Although deep neural networks have shown great potential in several application domains including computer vision and speech recognition, it is hard to implement DNN methods in hardware with the limitation of storage, compute capabilities and battery power. The authors in this paper proposed two efficient approximation to the neural network: binary weight networks (BWN) and XNOR-Networks. In binary weight networks, all the weights are approximated with binary values. While in XNOR-Networks, both the weights and the inputs to the convolutional layers and fully connected layers are approximated with binary values.

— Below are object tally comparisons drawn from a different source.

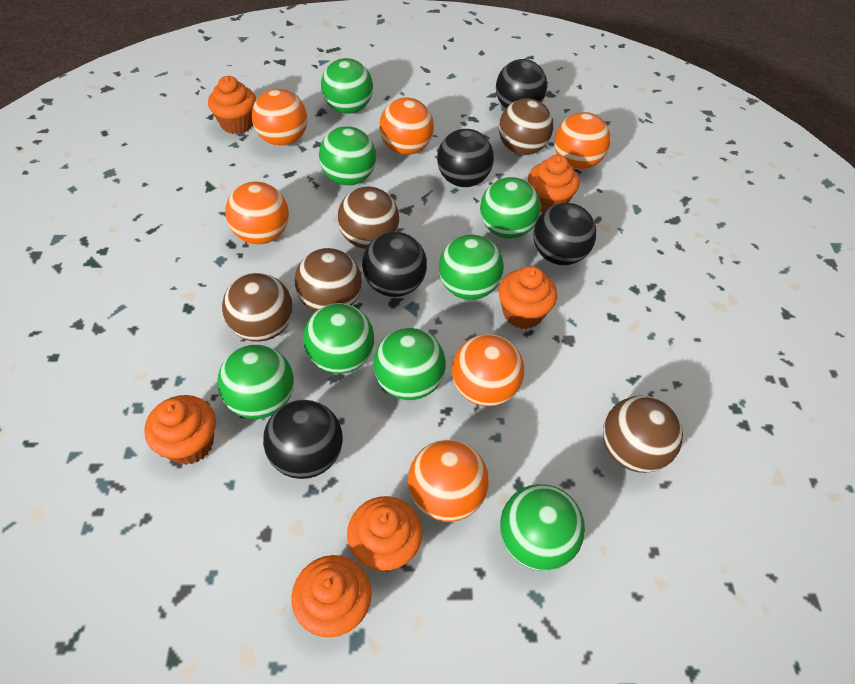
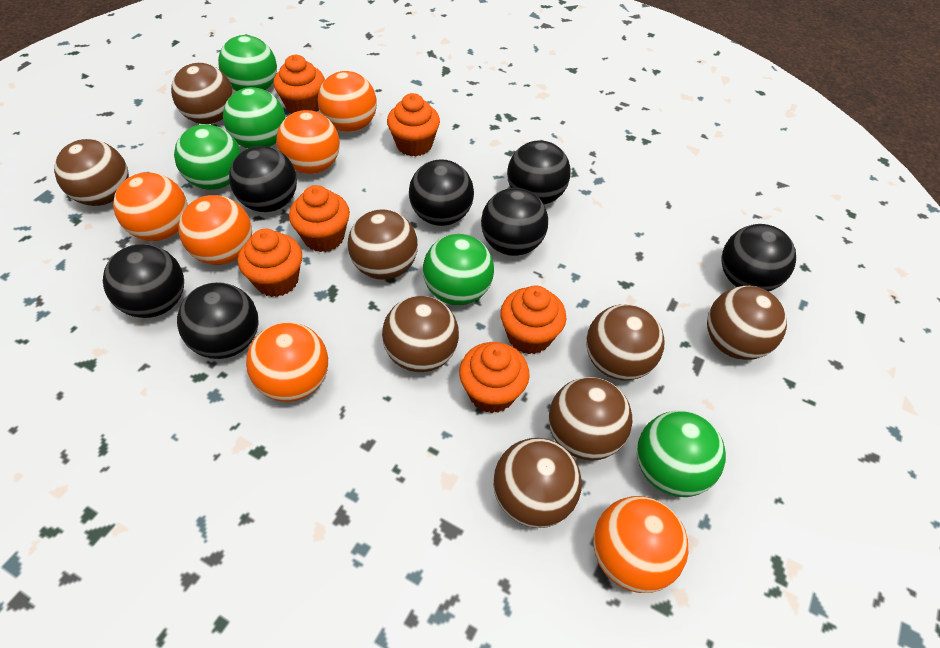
black ball: [263,400,343,479] [362,232,427,297] [437,129,494,187] [496,59,547,108] [533,203,597,265] = 5 -> [103,244,184,318] [177,282,258,359] [229,146,297,212] [409,159,474,226] [481,188,548,256] [507,141,571,205] [722,224,796,291] = 7
brown ball: [222,273,293,342] [295,248,362,312] [338,187,399,249] [499,98,553,155] [603,395,683,473] = 5 -> [54,139,129,206] [171,63,234,124] [348,209,418,280] [382,296,459,372] [493,438,582,528] [549,377,632,461] [586,304,664,381] [707,286,787,360] = 8
green ball: [217,345,294,419] [303,303,374,374] [319,126,376,186] [321,58,373,114] [374,328,446,400] [439,235,504,300] [480,177,541,239] [500,484,585,571] = 8 -> [174,124,241,190] [218,35,277,91] [223,87,286,149] [423,234,494,305] [637,411,726,497] = 5

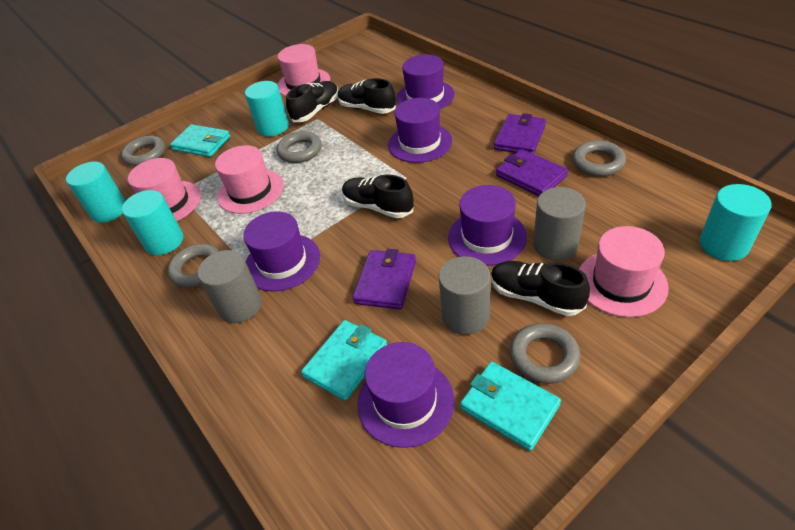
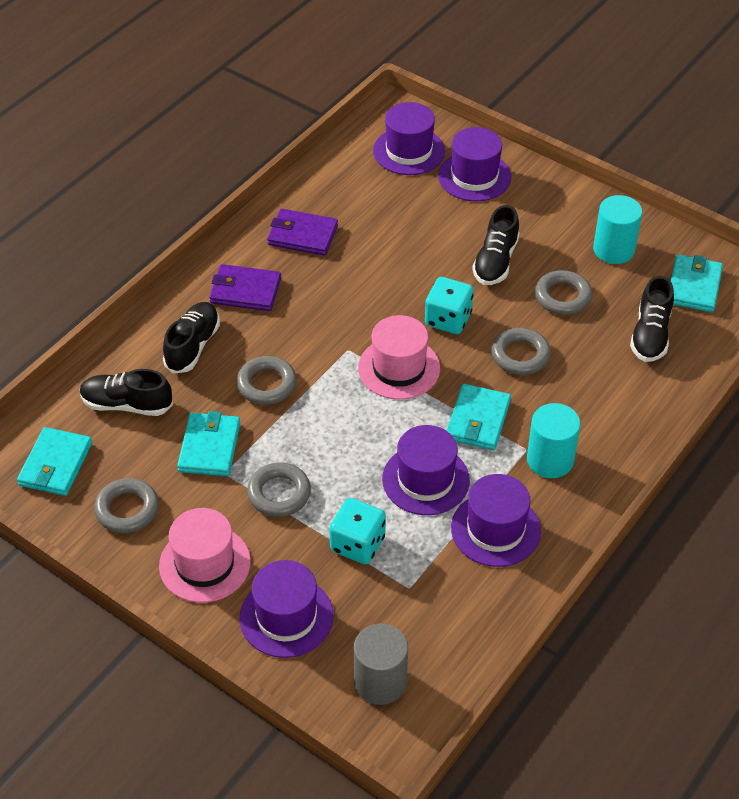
grey cylinder: [198,250,262,323] [439,256,491,335] [533,187,586,261] = 3 -> [354,624,408,705] = 1
pink hat: [128,158,201,221] [215,145,284,214] [277,44,330,96] [579,226,669,317] = 4 -> [159,508,251,603] [358,315,440,400] = 2
purple wallet: [353,249,416,310] [494,113,546,154] [496,149,568,196] = 3 -> [209,264,281,311] [267,209,338,256] = 2
turquoise cylinder: [66,162,126,223] [122,190,183,255] [245,81,289,137] [699,184,772,261] = 4 -> [527,403,580,478] [593,195,642,264] = 2
turquoise dice: none = 0 -> [329,498,386,564] [425,277,474,334] = 2
turquoise wallet: [170,124,231,157] [301,320,387,401] [460,361,561,451] = 3 -> [17,427,92,496] [177,411,240,476] [446,384,511,450] [671,254,723,312] = 4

The authors also attempted to evaluate their methods on large scale data sets like ImageNet, and proved that their methods outperform baseline for about 16.3%. Source code is available on GitHub.
Binary Weight Networks
Represent an $L$-layer DNN model with a triplet $<\mathcal{I, W}, * >$. Each element $I=\mathcal{I}_{l(l=1,\cdots,L)}$ in $\mathcal{I}$ is the input tensor of the $l^{th}$ layer, $W=\mathcal{W}_{lk(k=1,\cdots, K^l)}$ is the $k^{th}$ weight filter in the $l^{th}$ layer of DNN. $*$ represents convolutional operation with $I$ and $W$. Note that the authors assume the convolutional layers in the network do not have bias terms. Thus the convolutional operation can be approximated by $I*W\approx(I\oplus B)\alpha$, where $\oplus$ indicates a convolution without multiplication, $B=\mathcal{B}_{lk}$ is a binary filter $\alpha=\mathcal{A}_{lk}$ is an scale factor and $\mathcal{W}\approx\mathcal{A}_{lk}\mathcal{B}_{lk}$.